Öcalan'ın avukatlarından AYM'ye 'tecrit' başvurusu

Kürt Halk Önderi Abdullah Öcalan hakkındaki görüş yasağı Anayasa Mahkemesi’ne taşındı. 

Bursa Cumhuriyet Başsavcılığı'nın talebi üzerine Bursa 1. İnfaz Hakimliği'nin, Kürt Halk Önderi Abdullah Öcalan ile İmralı’da tutuklu Hamili Yıldırım, Ömer Hayri Konar ve Veysi Aktaş hakkında “ziyaretçi, yazılı haberleşme, telefon hakkı ve avukat görüşmesi” yasağı getirmesi ve kararın Bursa 1. Ağır Ceza Mahkemesi tarafından onanması üzerine avukatlar, dosyayı Anayasa Mahkemesi’ne (AYM) taşıdı. 

'ULUSAL VE ULUSLARARASI HUKUK İHLAL EDİLİYOR'

Mezopotamya Ajansı'nın (MA) haberine göre, Öcalan’ın avukatları tarafından yapılan başvuruda, Öcalan’ın son 6 yıl 10 aydır, diğer başvurucuların ise İmralı Cezaevi’ne nakledildikleri günden bu yana, 3 yıl 2 aydır tüm avukat görüş başvurularının Bursa Cumhuriyet Başsavcılığı tarafından reddedildiğine yer verildi. 

Anayasa ve Avrupa İnsan Hakları Sözleşmesi’nin (AİHS) İşkence ve Kötü Muamele Yasağı, Adil Yargılanma Hakkı, Özel ve Aile Yaşamına Saygı Hakkı, Ayrımcılık Yasağı’nın ihlal edildiğine değinilerek, “Bu uygulama ile yine AİHS’de yer alan Olağanüstü Durumlarda Yükümlülük Azaltma (Md.15) maddesi, temel hak ve özgürlüklerin Sözleşme de öngörülenden daha geniş sınırlandırılmasını engelleyen hakkın kötüye kullanılması yasağı (AİHS Madde 17) maddesi ile Sınırlamaların Amaç Dışı Kullanılmaması (AİHS Md.18, Anayasa Md. 15) ilke ve kuralları da ihlal edilmiştir” denildi.

'DELİL YOK'

Söz konusu karar ve uygulamanın “birkaç açıdan hukuken öngörülebilir değildir” ifadesine yer verilen başvuru metninde, "Aile ziyaretleri ile ilgili hukuka aykırı hiçbir delil, bulgu ve belge veya tutanak söz konusu değildir.
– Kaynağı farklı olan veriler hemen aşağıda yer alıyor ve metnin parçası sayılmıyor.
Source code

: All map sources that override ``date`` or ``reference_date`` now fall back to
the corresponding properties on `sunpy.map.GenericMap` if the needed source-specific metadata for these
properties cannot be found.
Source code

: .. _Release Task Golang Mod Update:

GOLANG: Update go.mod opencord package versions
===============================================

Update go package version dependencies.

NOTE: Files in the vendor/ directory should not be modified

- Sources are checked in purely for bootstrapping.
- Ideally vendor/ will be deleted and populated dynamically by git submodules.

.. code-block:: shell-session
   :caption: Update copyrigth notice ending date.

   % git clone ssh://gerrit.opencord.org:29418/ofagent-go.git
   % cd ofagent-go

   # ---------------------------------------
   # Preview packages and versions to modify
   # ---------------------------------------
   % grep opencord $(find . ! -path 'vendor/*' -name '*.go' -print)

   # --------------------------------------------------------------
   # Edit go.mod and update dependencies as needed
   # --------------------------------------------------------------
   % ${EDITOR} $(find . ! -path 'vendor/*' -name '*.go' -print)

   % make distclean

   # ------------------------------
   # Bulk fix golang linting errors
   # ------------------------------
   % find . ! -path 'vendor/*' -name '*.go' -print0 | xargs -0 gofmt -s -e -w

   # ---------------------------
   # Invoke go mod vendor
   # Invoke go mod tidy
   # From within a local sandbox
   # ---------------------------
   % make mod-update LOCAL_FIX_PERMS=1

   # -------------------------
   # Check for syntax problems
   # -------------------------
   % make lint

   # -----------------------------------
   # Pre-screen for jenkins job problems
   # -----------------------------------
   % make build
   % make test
Kaldı ki tutuklular için yer verilen yukarıdaki kanun maddeleri ile aşağıdaki avukat görüşmelerini düzenleyen kanun maddelerinin hiçbirinde aile ziyaretinin yasaklanması hususu düzenlenmemektedir. Buna rağmen aile ziyaretlerinin kararda yasaklanmış olması açık hukuka aykırılığı göstermekte, ‘öngörülebilme’ kriterini ortadan kaldırmaktadır” diye kaydedildi.
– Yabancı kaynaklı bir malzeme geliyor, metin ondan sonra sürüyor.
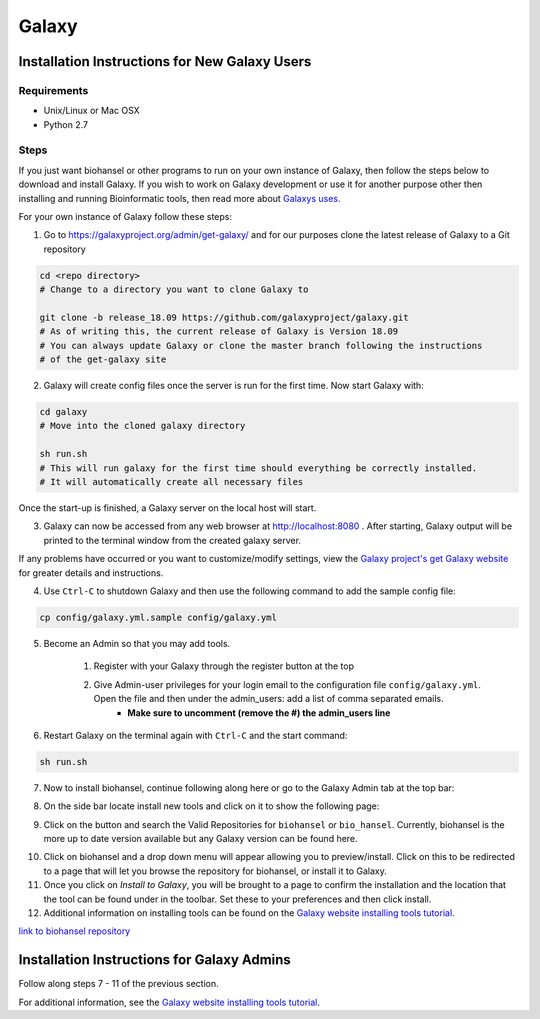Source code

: Galaxy
======

.. |admin_access| image:: admin_access.png
   :width: 700 px
   :alt: config.yml file showing admin access

.. |admin_bar| image:: admin_bar.png
   :width: 600 px
   :alt: Bar of a Galaxy admin

.. |install_new| image:: new_tools.png
   :width: 600 px
   :alt: Adding tools page

.. |search| image:: bio_hansel_search.png
   :width: 600 px
   :alt: Search resultss

Installation Instructions for New Galaxy Users
----------------------------------------------

Requirements
############

- Unix/Linux or Mac OSX

- Python 2.7

Steps
#####

If you just want biohansel or other programs to run on your own instance of Galaxy, then follow the steps below to download and install Galaxy. If you wish to work on Galaxy development or use it for another purpose other then installing and running Bioinformatic tools, then read more about `Galaxys uses <https://galaxyproject.org/admin/get-galaxy/>`_.

For your own instance of Galaxy follow these steps:

1. Go to https://galaxyproject.org/admin/get-galaxy/ and for our purposes clone the latest release of Galaxy to a Git repository

.. code:: bash

    cd <repo directory>
    # Change to a directory you want to clone Galaxy to

    git clone -b release_18.09 https://github.com/galaxyproject/galaxy.git
    # As of writing this, the current release of Galaxy is Version 18.09
    # You can always update Galaxy or clone the master branch following the instructions
    # of the get-galaxy site


2. Galaxy will create config files once the server is run for the first time. Now start Galaxy with:

.. code:: bash

    cd galaxy
    # Move into the cloned galaxy directory

    sh run.sh
    # This will run galaxy for the first time should everything be correctly installed.
    # It will automatically create all necessary files

Once the start-up is finished, a Galaxy server on the local host will start. 


3. Galaxy can now be accessed from any web browser at http://localhost:8080 . After starting, Galaxy output will be printed to the terminal window from the created galaxy server. 

If any problems have occurred or you want to customize/modify settings, view the `Galaxy project's get Galaxy website <https://galaxyproject.org/admin/get-galaxy/>`_ for greater details and instructions.


4. Use ``Ctrl-C`` to shutdown Galaxy and then use the following command to add the sample config file:

.. code:: bash

    cp config/galaxy.yml.sample config/galaxy.yml


5. Become an Admin so that you may add tools.

    1. Register with your Galaxy through the register button at the top

    2. Give Admin-user privileges for your login email to the configuration file ``config/galaxy.yml``. Open the file and then under the admin_users: add a list of comma separated emails.
            - **Make sure to uncomment (remove the #) the admin_users line**

|admin_access|

6. Restart Galaxy on the terminal again with ``Ctrl-C`` and the start command:

.. code:: bash

    sh run.sh

7. Now to install biohansel, continue following along here or go to the Galaxy Admin tab at the top bar:

|admin_bar|


8. On the side bar locate install new tools and click on it to show the following page:

|install_new|


9. Click on the button and search the Valid Repositories for ``biohansel`` or ``bio_hansel``. Currently, biohansel is the more up to date version available but any Galaxy version can be found here.

|search|


10. Click on biohansel and a drop down menu will appear allowing you to preview/install. Click on this to be redirected to a page that will let you browse the repository for biohansel, or install it to Galaxy.


11. Once you click on *Install to Galaxy*, you will be brought to a page to confirm the installation and the location that the tool can be found under in the toolbar. Set these to your preferences and then click install.


12. Additional information on installing tools can be found on the `Galaxy website installing tools tutorial <https://galaxyproject.org/admin/tools/add-tool-from-toolshed-tutorial/>`_.

`link to biohansel repository <https://toolshed.g2.bx.psu.edu/view/nml/biohansel/ba6a0af656a6>`_


Installation Instructions for Galaxy Admins
-------------------------------------------

Follow along steps 7 - 11 of the previous section. 

For additional information, see the `Galaxy website installing tools tutorial <https://galaxyproject.org/admin/tools/add-tool-from-toolshed-tutorial/>`_.
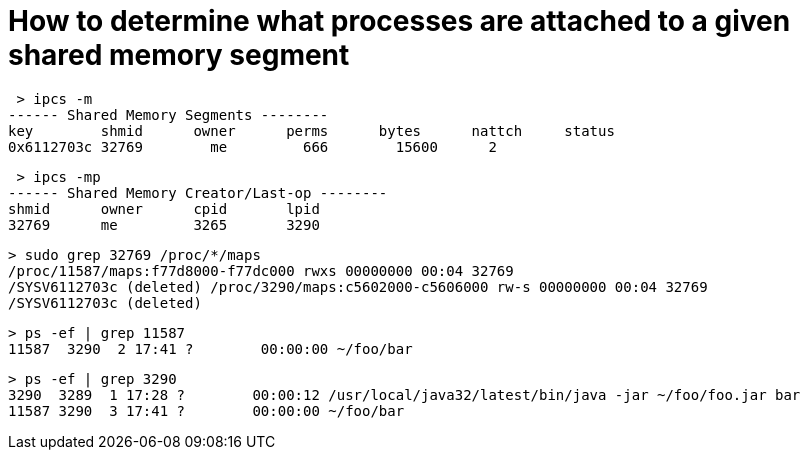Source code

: = How to determine what processes are attached to a given shared memory segment
 
 > ipcs -m
------ Shared Memory Segments --------
key        shmid      owner      perms      bytes      nattch     status     
0x6112703c 32769        me         666        15600      2        

 > ipcs -mp
------ Shared Memory Creator/Last-op --------
shmid      owner      cpid       lpid     
32769      me         3265       3290       

 > sudo grep 32769 /proc/*/maps 
 /proc/11587/maps:f77d8000-f77dc000 rwxs 00000000 00:04 32769                              
 /SYSV6112703c (deleted) /proc/3290/maps:c5602000-c5606000 rw-s 00000000 00:04 32769                              
 /SYSV6112703c (deleted)

 > ps -ef | grep 11587 
 11587  3290  2 17:41 ?        00:00:00 ~/foo/bar  
 
 > ps -ef | grep 3290
 3290  3289  1 17:28 ?        00:00:12 /usr/local/java32/latest/bin/java -jar ~/foo/foo.jar bar 
 11587 3290  3 17:41 ?        00:00:00 ~/foo/bar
Anayasal kuralın ihlal edildiğini vurgulayan avukatlar, savcılık talebinde ve hakimlik kararı içerisinde yer verilen disiplin cezalarının tamamının 2005-2009 yılları arasındaki disiplin cezaları olduğunu hatırlattı. 

'AİHM VE CPT STANDARTLARI DİKKATE ALINMALI'

Avukat görüşlerinin hukuka aykırı yasaklandığına dikkat çekilen metinde, hukuk dışı gerekçelerin öne sürüldüğü belirtildi.

Hukuka aykırılığın katmerleştirildiğinin kaydedildiği başvuruda, AİHM kararları ile birlikte özellikle CPT’nin belirlediği standartlar ve Türkiye hakkında hazırladıkları raporların da göz önüne alınması gerektiği ifade edildi.

Başvuru metninde, "Tüm bu nedenlerle başvurucuların söz konusu kararla içinde bırakıldıkları ağır tecrit koşullarının işkence ve kötü muamele yasağının ihlalini oluşturduğunun tespitini talep etmek zorunlu hale gelmiştir" vurgusunda bulunuldu.